Olivenite is a copper arsenate mineral with the chemical formula Cu2AsO4OH. It is a mineral that is olive green, dull brown, or yellowish in color and is made up of a basic arsenate of copper. It crystallizes in the monoclinic system and is occasionally found in small brilliant crystals with simple prismatic habits terminated by domal faces. It is most commonly found as globular aggregates of acicular crystals, with these fibrous forms having a velvety luster; it can also be lamellar in structure, or soft and earthy.
It was named after its common appearance as an olive-green mineral. It is the most common secondary copper arsenate in hydrothermal copper deposits’ oxidized zone.
General Information
- Category: Arsenate minerals
- Formula (repeating unit): Cu2AsO4OH
- Crystal system: Monoclinic
- Crystal class: Prismatic (2/m)
- Color: Olive green to yellow or brown, gray-green, grayish white
Properties
It is a mineral, basic copper arsenate, that occurs in crystals and masses and is typically olive-green in color. The olive-green color, which varies in shade from blackish-green in the crystals to almost white in the finely fibrous variety known as woodcopper, is a distinguishing feature, and one to which the name alludes. The specific gravity is 4.3 and the hardness is 3.
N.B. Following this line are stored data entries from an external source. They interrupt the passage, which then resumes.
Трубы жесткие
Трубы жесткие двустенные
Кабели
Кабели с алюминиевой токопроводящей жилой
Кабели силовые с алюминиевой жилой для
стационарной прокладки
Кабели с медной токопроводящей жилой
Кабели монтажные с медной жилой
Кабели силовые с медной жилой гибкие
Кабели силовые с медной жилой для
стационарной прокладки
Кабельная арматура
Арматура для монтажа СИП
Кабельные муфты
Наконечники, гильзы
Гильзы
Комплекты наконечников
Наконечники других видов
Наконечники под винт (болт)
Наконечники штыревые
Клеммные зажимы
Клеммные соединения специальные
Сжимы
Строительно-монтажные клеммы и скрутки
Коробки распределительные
- Crystal habit: Fibrous, globular and reniform; granular, earthy, massive
- Fracture: Conchoidal to irregular
- Mohs scale hardness: 3
- Luster: Adamantine to vitreous, pearly to silky if fibrous
- Streak: Olive-green to brown
- Diaphaneity: Translucent to opaque
- Specific gravity: 4.46
- Optical properties: Biaxial (+/-)
The arsenic in olivenite is sometimes partially replaced by phosphorus, and the corresponding copper phosphate Cu2PO4OH exists in the species libethenite. This is found in the Slovak Republic as small dark green crystals resembling olivenite at ubietová, and in small amounts in Cornwall. Adamite, Zn2AsO4OH, and eveite, Mn2AsO4OH, are also members of this isomorphous group of minerals.
Occurrences
Olivenite is a supergene mineral that can be found in any weathered copper-arsenic-bearing primary association but is most commonly found in the oxidized zones of chalcopyrite and arsenopyrite-bearing hydrothermal veins. Other arsenates found with it include clinoclase, tyrolite, chalcophyllite, scorodite, and pharmacosiderite.
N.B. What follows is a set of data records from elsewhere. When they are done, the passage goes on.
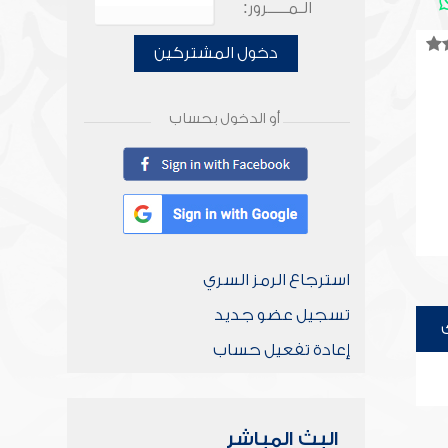
الـمـــــرور:
دخول المشتركين
أو الدخول بحساب
استرجاع الرمز السري
تسجيل عضو جديد
إعادة تفعيل حساب
البث المباشر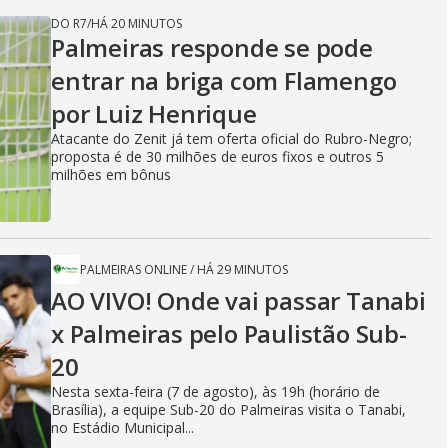
DO R7
/
HÁ 20 MINUTOS
Palmeiras responde se pode
entrar na briga com Flamengo
por Luiz Henrique
Atacante do Zenit já tem oferta oficial do Rubro-Negro;
proposta é de 30 milhões de euros fixos e outros 5
milhões em bônus
PALMEIRAS ONLINE
/
HÁ 29 MINUTOS
AO VIVO! Onde vai passar Tanabi
x Palmeiras pelo Paulistão Sub-
20
Nesta sexta-feira (7 de agosto), às 19h (horário de
Brasília), a equipe Sub-20 do Palmeiras visita o Tanabi,
no Estádio Municipal...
The mineral was previously found in some abundance, along with limonite and quartz, in the upper workings of the copper mines of Cornwall’s St Day district, as well as near Redruth and in Utah’s Tintic Mining District. It is a secondary mineral formed by the oxidation of copper ores and arsenopyrite.
Most notable localities include Majuba Hill, Nevada; Tsumeb; Tintic district, Utah; Cornwall, England. Other localities include France, Germany, Greece, Morocco, Namibia, and Chile among many others.